WORK INSTRUCTIONS:
1. From the ridge regression passage, list every displayed equation that gives either a loss function or the coefficient estimate β̂.
2. Carry on the ridge regression notebook past its final line.

SELECTED PASSAGE:
%%

In one of the activites in class, we saw how to find the optimal coefficients of a linear regression model using the equation

$$
\hat{\beta} = (X^T X)^{-1} X^T y
$$

which is the result of finding the best parameters that minimize the loss
$$
L(\beta) = \sum_i (\hat{y}_i - y_i)^2
$$

where 
$$
y_i = b_0 + \sum_i b_j x_j
$$

Sometimes, however, we want to minimize the following _regularized_ loss function known as ridge loss

$$
L(\beta) = \sum_i (\hat{y}_i - y_i)^2 + \gamma \sum_j b_j^2
$$

where $\gamma$ is non-negative real number. This loss function can be solved with

$$
\hat{\beta} = (X^T X + \gamma I)^{-1} X^T y
$$

where $I$ is an identity matrix with the same dimensions as $X^T X$.


For the given random dataset:

In [None]:
import numpy as np
# the following code generates 1000 data points with 4 features each, and you are trying to predict one outcome y
# this makes the results reproducible
np.random.seed(42)

%%

PROVIDED MATERIAL:
%%

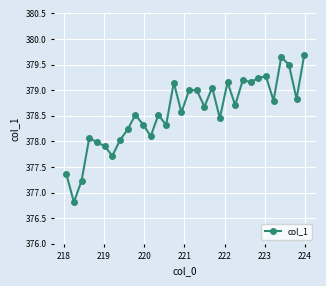

How many points are higher than both their immediate neighbors (excluding endpoints)?

10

%%

TASK ANSWERS:
1.
1. $\hat{\beta} = (X^T X)^{-1} X^T y$
2. $L(\beta) = \sum_i (\hat{y}_i - y_i)^2$
3. $L(\beta) = \sum_i (\hat{y}_i - y_i)^2 + \gamma \sum_j b_j^2$
4. $\hat{\beta} = (X^T X + \gamma I)^{-1} X^T y$

2.
# generate X and Y
true_beta = np.random.random(size=(2, 1))
X = np.random.random(size=(1000, 2))
y = X @ true_beta + 1/8*np.random.randn(1000, 1)

**Question 3.1 (5 pts)** Create a `find_ols` function that for a given `X` and `y` Numpy arrays returns the optimal coefficients for squared errors. Remember that matrix inversion can be computed with the `np.linalg.inv` function.

In [None]:
def find_ols(X, y):
    # YOUR CODE HERE
    raise NotImplementedError()

In [None]:
# check your code. The solution should be closer to the true beta
print("True solution", true_beta)
print("Estimation", find_ols(X, y))

In [None]:
# 5 pts
np.testing.assert_almost_equal(find_ols(X, y), np.array([[0.37394758],
       [0.95054005]]))
# solution size
np.testing.assert_equal(find_ols(np.random.random(size=(100,10)), np.random.random(size=(100,1))).shape, (10, 1))

**Question 3.2 (5 pts)** Define a function `SS` that receives Numpy arrays `X`, `y`, `b` and computes the sum of squared errors using Numpy.

$$
SS = \sum_i (\sum_j b_j x_j - y_i)^2
$$

which you can represent with

$$
SS = (X \hat{\beta} - y)^T (X \hat{\beta} - y)
$$

**Note that your function should return just a number and not a matrix**

In [None]:
def SS(X, y, b):
# YOUR CODE HERE
raise NotImplementedError()

In [None]:
# try it here
SS(X, y, find_ols(X, y))

In [None]:
# 5 pts
np.testing.assert_equal(SS(X, y, find_ols(X, y)), 14.971442060168256)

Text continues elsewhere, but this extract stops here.